The Ban on 2nd Person

The Ban on 2nd Person
We are banned from using the 2nd person in academic essays for the perfectly good reason that its use inappropriately drags our readers into arguments they don’t belong in, asks them to imagine themselves in situations they will never be in, and makes things personal that shouldn’t be.

When we say, for example,

When you are released from prison, you are 3 times more likely to end up back in prison within 10 years than if you had never gone to prison in the first place.

we put our blameless readers in prison twice.

Substitute One?
One commonly recommended workaround to the ban on 2nd person is to substitute one for you. While the resulting sentences avoid the ban, they are graceless and unnecessarily stilted.

When one is released from prison, one is 3 times more likely to end up back in prison within 10 years than if one had never gone to prison in the first place.

In addition to sounding awful, this correction places us in pronoun limbo. We either have to continue to use the awkward one or substitute a male or female pronoun he or she, with their attendant problems.

Substitute a Class Noun
Nobody wants to write this way if we can avoid it, and we can easily avoid it.

Ex-convicts are 3 times more likely to end up in prison within 10 years of their release than those who have never been imprisoned.

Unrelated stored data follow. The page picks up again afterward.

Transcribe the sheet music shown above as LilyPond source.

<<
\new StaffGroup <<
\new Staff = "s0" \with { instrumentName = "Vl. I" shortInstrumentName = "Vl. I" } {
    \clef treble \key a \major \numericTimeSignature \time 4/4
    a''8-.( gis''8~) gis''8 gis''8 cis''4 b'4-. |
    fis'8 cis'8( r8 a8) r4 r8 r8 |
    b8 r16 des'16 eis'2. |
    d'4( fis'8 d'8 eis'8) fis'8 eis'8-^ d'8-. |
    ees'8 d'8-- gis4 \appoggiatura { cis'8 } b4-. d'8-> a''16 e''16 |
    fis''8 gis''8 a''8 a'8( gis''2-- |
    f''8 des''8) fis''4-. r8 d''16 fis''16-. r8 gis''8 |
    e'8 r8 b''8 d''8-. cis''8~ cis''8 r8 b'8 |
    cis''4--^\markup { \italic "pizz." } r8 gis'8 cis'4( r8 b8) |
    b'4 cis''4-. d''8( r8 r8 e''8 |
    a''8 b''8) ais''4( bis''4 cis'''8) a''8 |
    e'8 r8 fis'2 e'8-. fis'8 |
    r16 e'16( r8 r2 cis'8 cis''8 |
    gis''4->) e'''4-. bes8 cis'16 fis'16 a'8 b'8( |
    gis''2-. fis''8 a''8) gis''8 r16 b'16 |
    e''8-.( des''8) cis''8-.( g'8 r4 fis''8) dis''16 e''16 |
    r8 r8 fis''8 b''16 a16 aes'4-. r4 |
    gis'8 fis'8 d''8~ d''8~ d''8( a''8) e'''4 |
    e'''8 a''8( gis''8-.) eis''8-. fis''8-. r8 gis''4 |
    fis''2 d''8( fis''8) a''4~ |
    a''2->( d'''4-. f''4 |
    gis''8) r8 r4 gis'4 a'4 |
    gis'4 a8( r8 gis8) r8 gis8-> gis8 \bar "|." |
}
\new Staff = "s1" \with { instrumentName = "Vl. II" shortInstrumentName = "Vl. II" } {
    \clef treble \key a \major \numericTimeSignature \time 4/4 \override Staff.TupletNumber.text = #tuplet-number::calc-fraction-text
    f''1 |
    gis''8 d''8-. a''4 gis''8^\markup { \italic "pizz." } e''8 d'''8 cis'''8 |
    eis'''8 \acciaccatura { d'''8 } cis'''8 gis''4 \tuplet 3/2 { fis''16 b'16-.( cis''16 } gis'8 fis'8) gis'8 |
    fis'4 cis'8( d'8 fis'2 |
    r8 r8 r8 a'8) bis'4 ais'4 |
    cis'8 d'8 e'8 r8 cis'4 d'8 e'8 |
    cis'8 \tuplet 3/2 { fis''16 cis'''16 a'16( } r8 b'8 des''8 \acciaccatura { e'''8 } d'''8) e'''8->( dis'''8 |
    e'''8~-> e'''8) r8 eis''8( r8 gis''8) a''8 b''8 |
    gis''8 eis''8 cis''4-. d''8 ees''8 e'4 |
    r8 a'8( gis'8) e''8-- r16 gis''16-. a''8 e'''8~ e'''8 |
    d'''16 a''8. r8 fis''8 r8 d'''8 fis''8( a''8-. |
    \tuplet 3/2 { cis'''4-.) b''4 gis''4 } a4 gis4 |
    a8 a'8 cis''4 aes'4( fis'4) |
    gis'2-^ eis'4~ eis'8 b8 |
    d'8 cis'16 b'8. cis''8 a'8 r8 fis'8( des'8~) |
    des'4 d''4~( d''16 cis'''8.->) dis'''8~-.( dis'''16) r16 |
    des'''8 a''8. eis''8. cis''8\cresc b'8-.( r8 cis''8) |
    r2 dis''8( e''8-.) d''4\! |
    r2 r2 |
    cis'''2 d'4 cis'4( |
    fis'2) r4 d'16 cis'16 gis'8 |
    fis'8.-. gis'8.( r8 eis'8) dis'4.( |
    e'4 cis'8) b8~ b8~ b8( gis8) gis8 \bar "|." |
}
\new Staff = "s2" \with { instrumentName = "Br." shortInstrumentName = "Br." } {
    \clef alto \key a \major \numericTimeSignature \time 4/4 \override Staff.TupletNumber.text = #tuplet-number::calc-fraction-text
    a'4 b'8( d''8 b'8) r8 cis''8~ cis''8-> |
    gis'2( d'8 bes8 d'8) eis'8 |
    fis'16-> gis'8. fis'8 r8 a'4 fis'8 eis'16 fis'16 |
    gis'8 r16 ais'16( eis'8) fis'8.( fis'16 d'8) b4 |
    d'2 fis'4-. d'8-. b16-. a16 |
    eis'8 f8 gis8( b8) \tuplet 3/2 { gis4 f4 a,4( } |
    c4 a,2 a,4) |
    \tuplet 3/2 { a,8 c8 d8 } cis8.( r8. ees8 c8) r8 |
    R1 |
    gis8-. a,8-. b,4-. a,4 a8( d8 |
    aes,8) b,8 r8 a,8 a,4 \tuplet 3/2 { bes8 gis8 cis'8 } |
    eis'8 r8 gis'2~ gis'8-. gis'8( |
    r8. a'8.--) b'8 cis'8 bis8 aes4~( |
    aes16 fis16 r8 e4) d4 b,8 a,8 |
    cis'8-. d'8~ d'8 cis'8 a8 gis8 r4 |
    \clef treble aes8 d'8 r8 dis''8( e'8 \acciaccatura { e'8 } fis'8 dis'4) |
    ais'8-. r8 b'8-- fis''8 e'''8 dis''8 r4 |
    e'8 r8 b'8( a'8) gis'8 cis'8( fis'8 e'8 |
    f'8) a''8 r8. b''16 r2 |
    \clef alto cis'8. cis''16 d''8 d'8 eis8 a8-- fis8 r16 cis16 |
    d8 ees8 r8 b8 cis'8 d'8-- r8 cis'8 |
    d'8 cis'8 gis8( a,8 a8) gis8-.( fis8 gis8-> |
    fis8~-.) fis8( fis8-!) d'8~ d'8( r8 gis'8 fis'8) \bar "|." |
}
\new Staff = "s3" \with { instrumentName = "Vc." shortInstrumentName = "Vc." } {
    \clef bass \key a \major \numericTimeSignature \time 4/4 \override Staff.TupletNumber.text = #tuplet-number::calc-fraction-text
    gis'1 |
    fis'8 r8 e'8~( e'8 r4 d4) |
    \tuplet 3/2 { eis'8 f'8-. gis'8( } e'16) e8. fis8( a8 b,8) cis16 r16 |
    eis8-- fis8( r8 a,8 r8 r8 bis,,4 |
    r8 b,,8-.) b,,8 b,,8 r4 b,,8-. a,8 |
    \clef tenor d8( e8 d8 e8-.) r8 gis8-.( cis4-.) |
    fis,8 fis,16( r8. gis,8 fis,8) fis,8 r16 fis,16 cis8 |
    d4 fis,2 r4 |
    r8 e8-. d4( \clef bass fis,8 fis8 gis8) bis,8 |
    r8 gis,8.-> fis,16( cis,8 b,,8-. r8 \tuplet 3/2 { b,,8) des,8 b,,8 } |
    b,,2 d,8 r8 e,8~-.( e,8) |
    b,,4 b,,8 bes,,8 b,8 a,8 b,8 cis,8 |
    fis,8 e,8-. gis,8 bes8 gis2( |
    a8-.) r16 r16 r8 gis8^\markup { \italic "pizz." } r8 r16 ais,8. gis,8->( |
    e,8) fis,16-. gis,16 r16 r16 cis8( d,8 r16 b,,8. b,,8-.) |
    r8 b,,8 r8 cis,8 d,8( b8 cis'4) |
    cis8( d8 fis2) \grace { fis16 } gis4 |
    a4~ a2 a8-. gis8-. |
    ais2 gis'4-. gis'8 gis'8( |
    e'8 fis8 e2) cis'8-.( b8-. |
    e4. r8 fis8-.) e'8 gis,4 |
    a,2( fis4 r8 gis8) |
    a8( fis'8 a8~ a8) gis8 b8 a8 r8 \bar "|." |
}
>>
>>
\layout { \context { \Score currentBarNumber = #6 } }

Please note what we’ve done here. We substituted a class noun “ex-convicts” for the troublesome pronouns you and one. Whether they are drivers or voters, parents or students, the people we’re tempted to refer to as you can always be identified as members of a group.

Substitute We
Another recommended workaround is to substitute the first person plural we for the 2nd person you. In addition to avoiding the ban, first person plural creates a bond with readers. Where addressing readers as you often sounds accusatory, addressing them as we indicates we are in the situation together. If anyone is more likely to go to jail, it’s not just the readers, it’s all of us, the writer included. Whether we are Americans or voters, taxpayers or tax cheats, we share in the glories and the foibles of our group. Which of the following is likely to be more persuasive to readers?

If those people cared about the poor, they wouldn’t treat them so badly.

If you care about the poor, you don’t treat them so badly.

If one cares about the poor, one doesn’t treat them so badly.

If we cared about the poor, we wouldn’t treat them so badly.

There is no quicker way to bond with readers than to share a portion of the blame for a sad state of affairs.